Di fianco al Reinach sorgeva un prestigioso ristorante, bombardato come il Teatro durante la guerra, “da Stiliano”. Conoscevo il proprietario e chiesi una saletta riservata. Marlene scoprì la cucina parmigiana, dai tortelli di erbette ai bolliti con salse. Raccontò della sua infanzia, degli studi, della passione per la musica e la danza. Ascoltavo rapito guardando gli occhi, la fronte alta, gli zigomi marcati, i capelli biondi con riflessi rossastri e dorati.
Un volto indimenticabile, che comunicava anche allo spirito. Era quasi mezzanotte quando uscimmo dal ristorante, vagammo nel buio fino a tardi senza incontrare anima viva. Davanti all’hotel mi stavo già accingendo ai saluti, quando Marlene mi fissò sorridendo. Mi chiese di salire con lei…
Il dattiloscritto terminava così, bruscamente. Rimasi qualche istante a riflettere, senza fare domande. Federico, rimasto fino ad allora in silenzio, terminò il racconto:
“Rividi la Dietrich qualche mese dopo, purtroppo solo sul grande schermo: il film era Angelo, capolavoro di Lubitsch, con una Marlene superlativa, anche più brava rispetto ai film con Von Sternberg. Era dicembre del ’37, la pellicola non era ancora uscita a Parma, pertanto andai a vederla a Milano, in treno, in compagnia di alcuni amici ignari di quanto accaduto qualche mese prima. Negli anni, continuai a seguire la carriera di Marlene prestando attenzione anche alla sua vita privata, che le riviste dell’epoca non tralasciavano di raccontare. Poi, la tragedia della guerra. Venni a sapere che Marlene aveva seguito le truppe alleate nella campagna d’Italia e poi in Francia.

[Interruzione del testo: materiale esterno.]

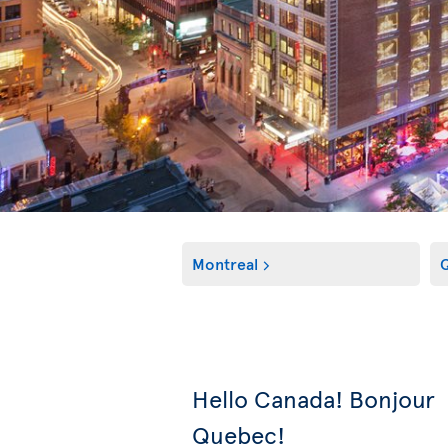
Montreal
Q
Hello Canada! Bonjour
Quebec!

I tedeschi, per anni, la considerarono una traditrice.
Finalmente, riuscii a rivedere Marlene dal vivo, a Parigi, nell’aprile del ‘62 ad un concerto all’Olympia; venticinque anni dopo il nostro incontro. Era meravigliosa, elegantissima, avvolta in una lunga pelliccia di ermellino bianco. Regalò al pubblico un concerto indimenticabile. Non ebbi il coraggio né la forza di andare in camerino a salutarla. Mandai un mazzo di rose rosse, con un semplice biglietto d’accompagnamento: Federico, da Parma”.
Nota per il lettore. Questa storia è realmente accaduta, sono stati cambiati il nome e alcune informazioni relative al protagonista maschile.